INFORMATION PROVIDED:
------------------------------------------------------------------------

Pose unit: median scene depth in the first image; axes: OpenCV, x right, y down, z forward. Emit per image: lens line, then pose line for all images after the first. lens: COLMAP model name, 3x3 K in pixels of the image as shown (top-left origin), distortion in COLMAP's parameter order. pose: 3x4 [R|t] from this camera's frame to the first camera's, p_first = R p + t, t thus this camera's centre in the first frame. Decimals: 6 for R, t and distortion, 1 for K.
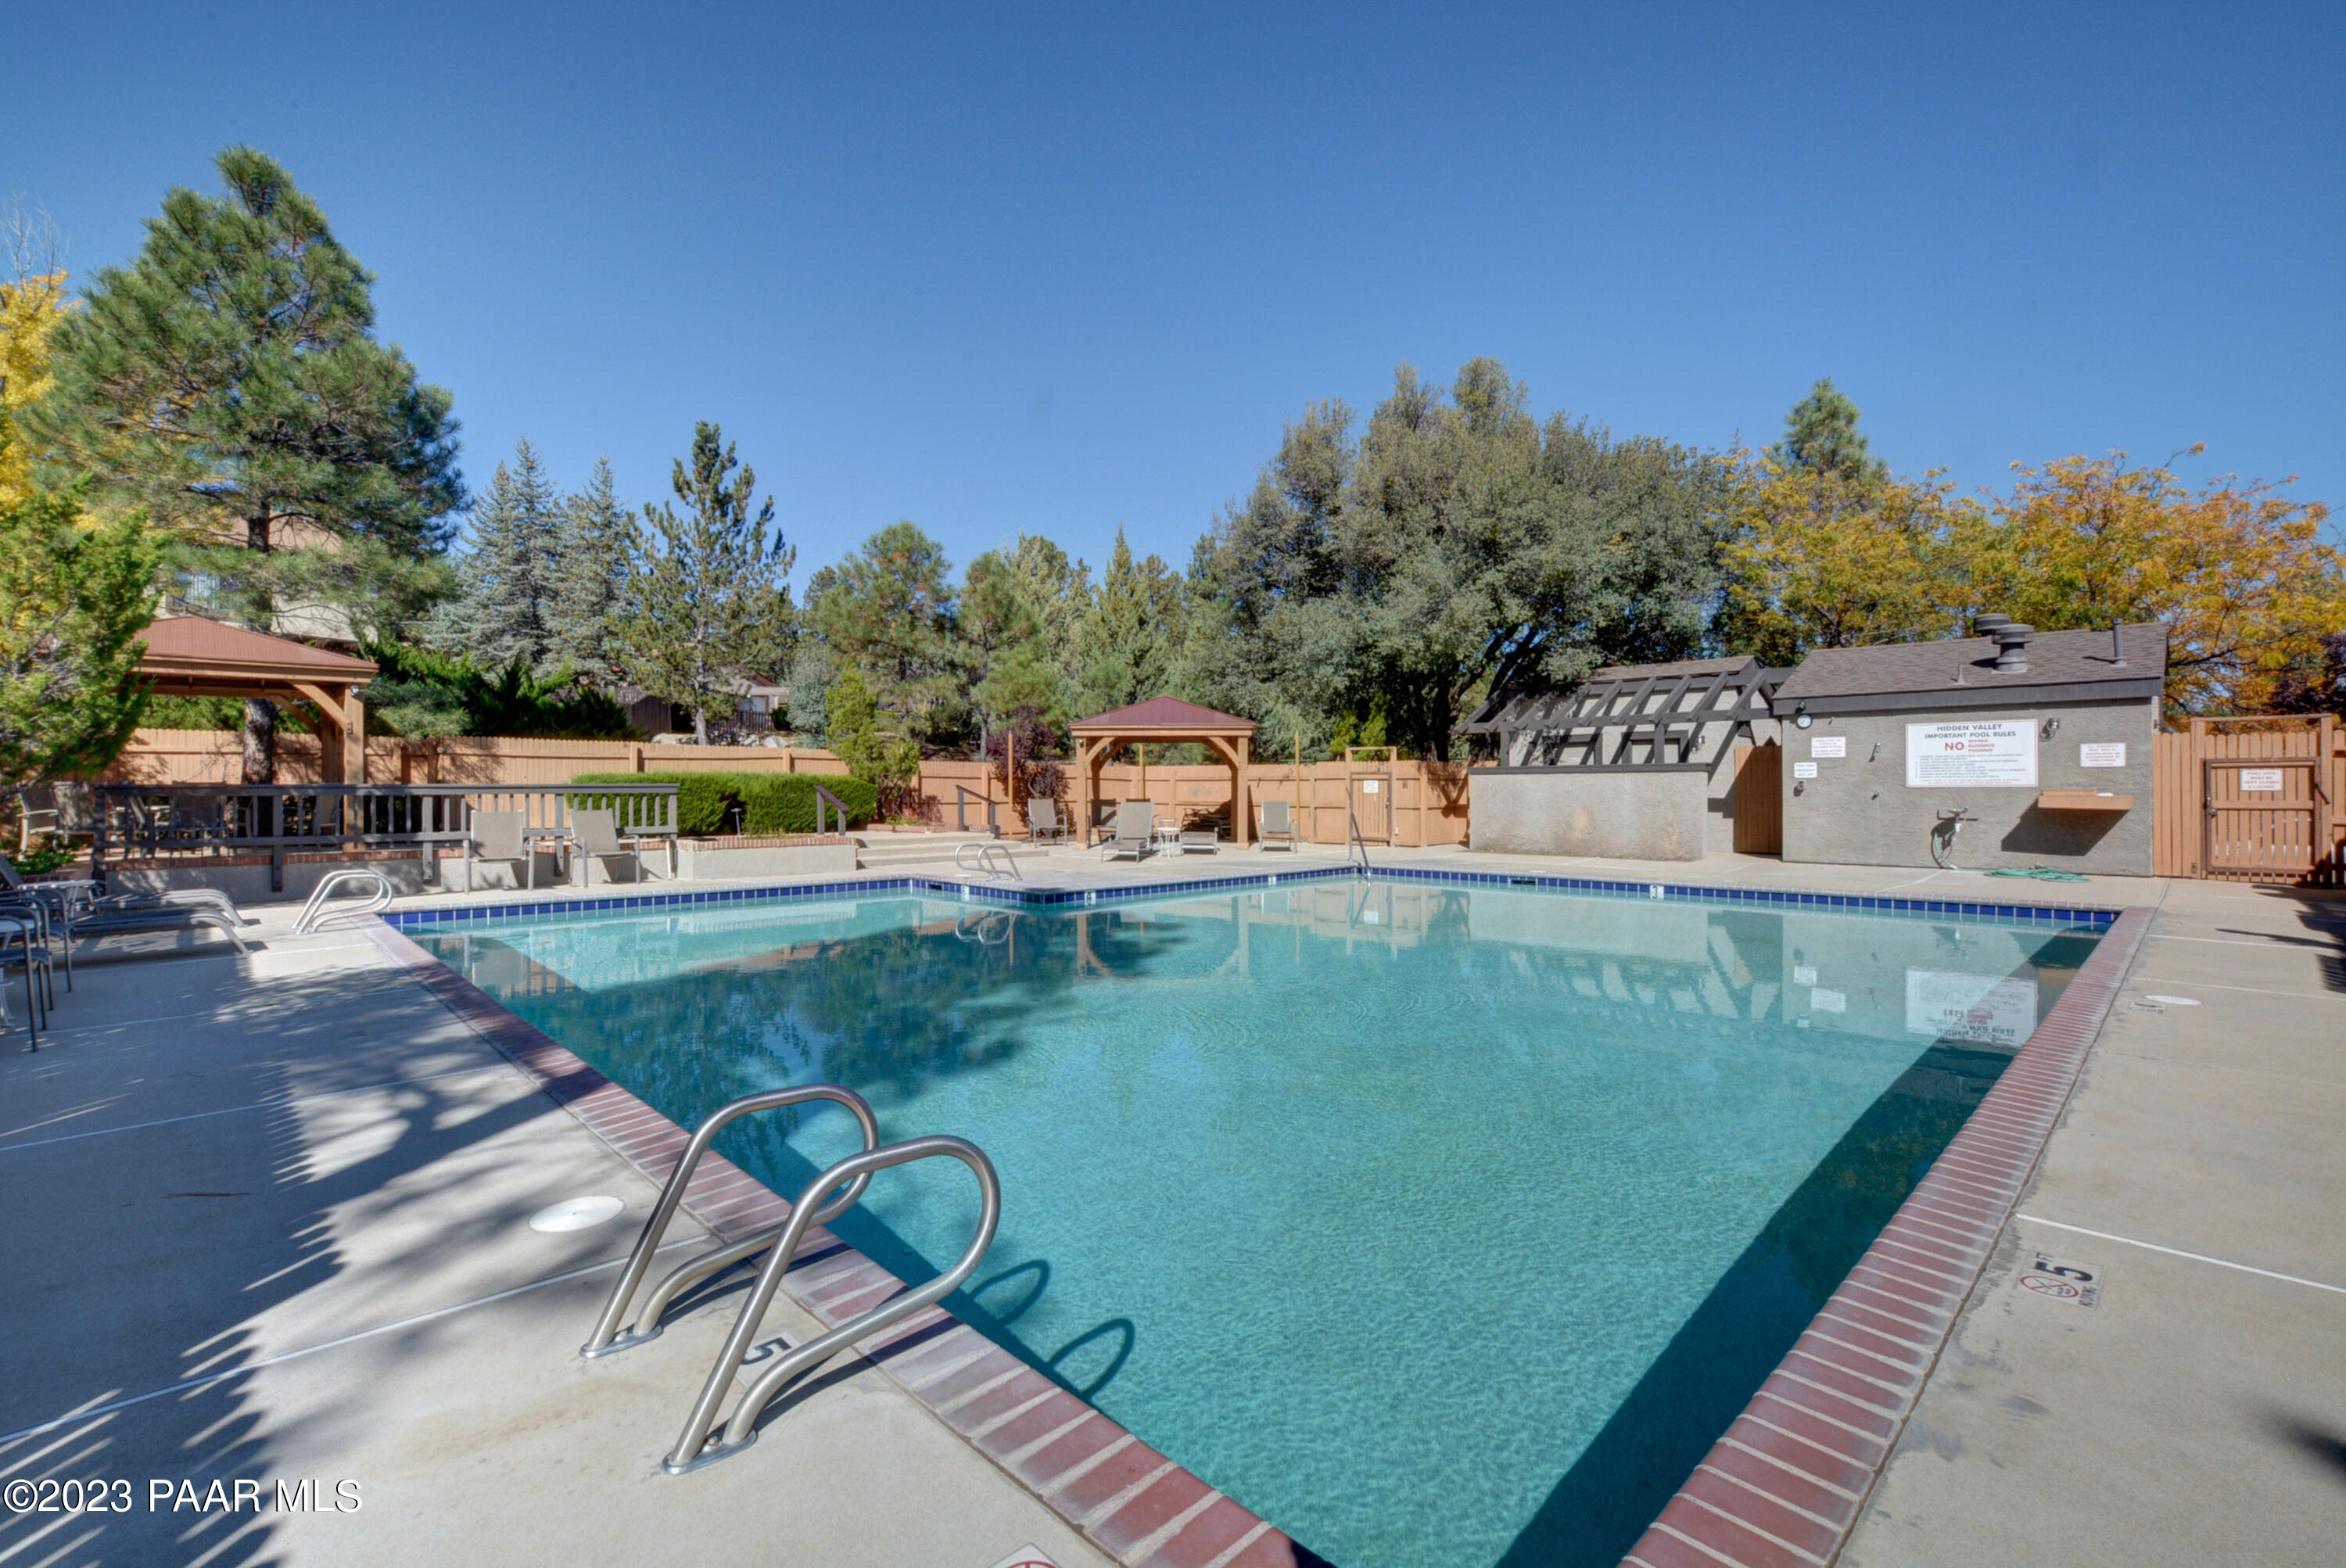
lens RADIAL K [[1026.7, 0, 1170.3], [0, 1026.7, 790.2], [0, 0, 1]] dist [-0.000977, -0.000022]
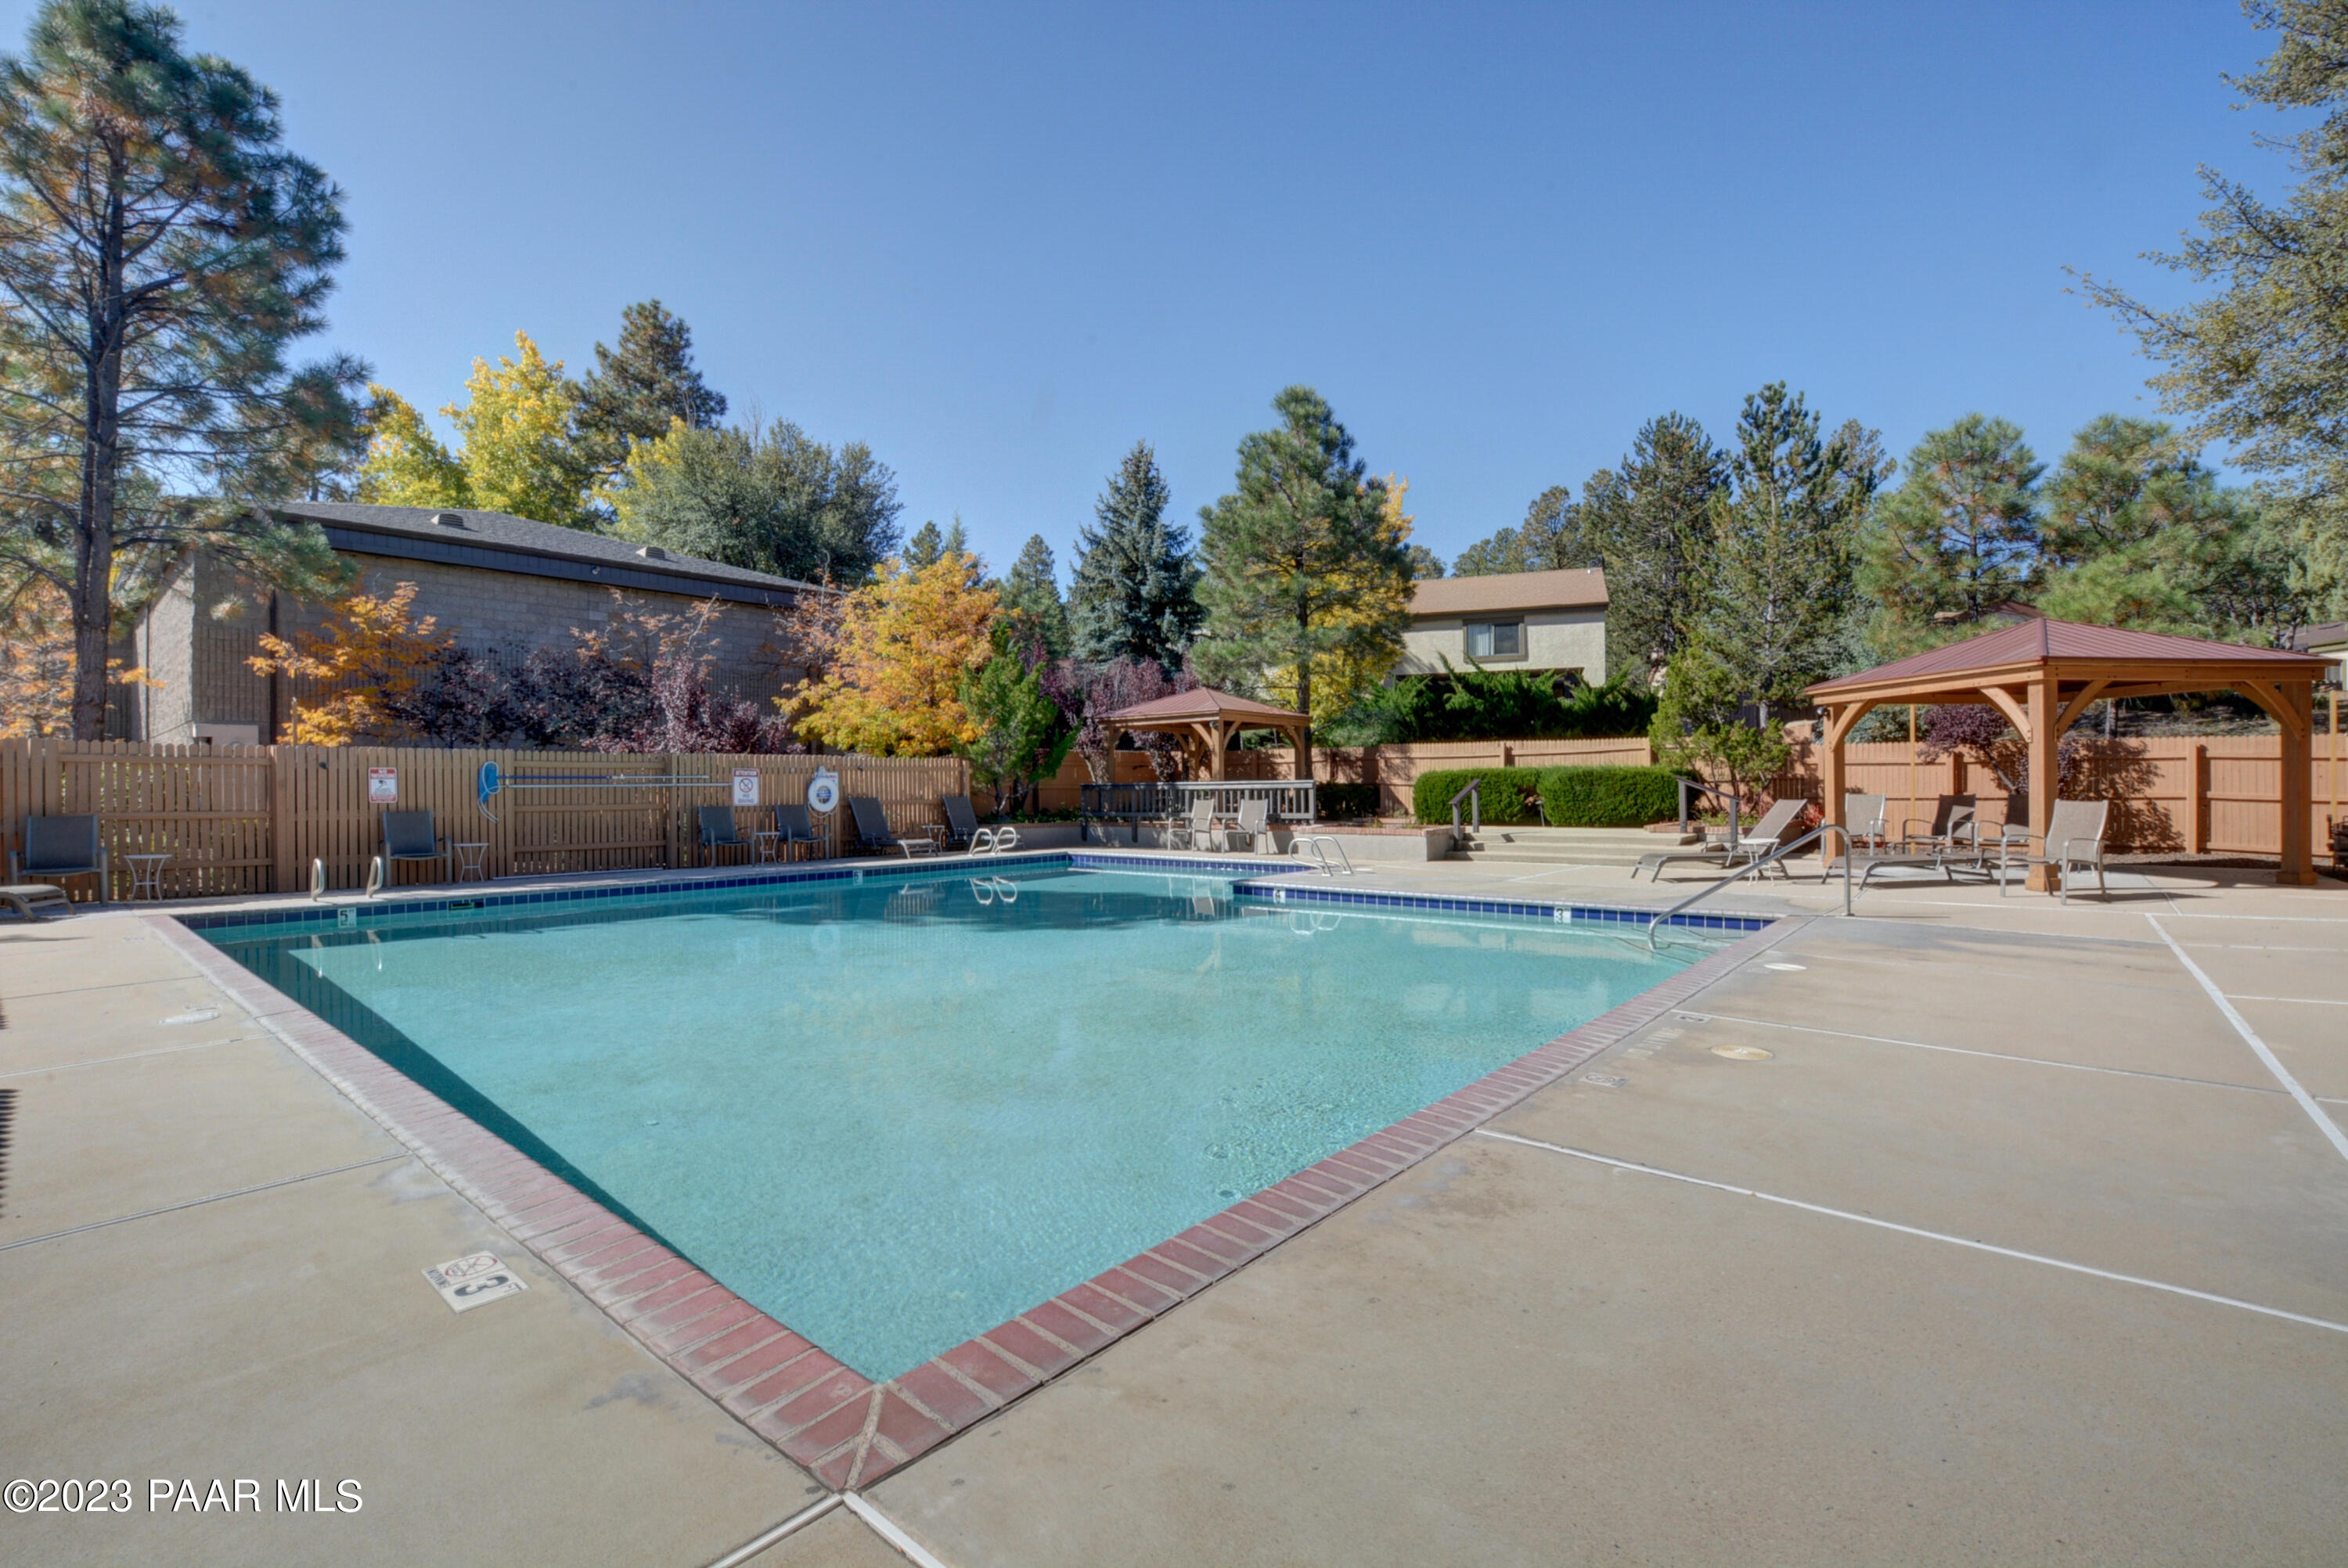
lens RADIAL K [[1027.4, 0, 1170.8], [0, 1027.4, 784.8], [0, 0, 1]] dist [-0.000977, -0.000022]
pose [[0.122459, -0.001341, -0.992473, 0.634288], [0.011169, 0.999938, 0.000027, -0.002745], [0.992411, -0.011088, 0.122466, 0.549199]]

------------------------------------------------------------------------

EXERCISE DIRECTIONS:
Reproduce the material above with "median" replaced by "mean" wherever it occurs and everything else unchanged. Omit the pictures from your answer.

TASK RESULT:
Pose unit: mean scene depth in the first image; axes: OpenCV, x right, y down, z forward. Emit per image: lens line, then pose line for all images after the first. lens: COLMAP model name, 3x3 K in pixels of the image as shown (top-left origin), distortion in COLMAP's parameter order. pose: 3x4 [R|t] from this camera's frame to the first camera's, p_first = R p + t, t thus this camera's centre in the first frame. Decimals: 6 for R, t and distortion, 1 for K.
lens RADIAL K [[1026.7, 0, 1170.3], [0, 1026.7, 790.2], [0, 0, 1]] dist [-0.000977, -0.000022]
lens RADIAL K [[1027.4, 0, 1170.8], [0, 1027.4, 784.8], [0, 0, 1]] dist [-0.000977, -0.000022]
pose [[0.122459, -0.001341, -0.992473, 0.634288], [0.011169, 0.999938, 0.000027, -0.002745], [0.992411, -0.011088, 0.122466, 0.549199]]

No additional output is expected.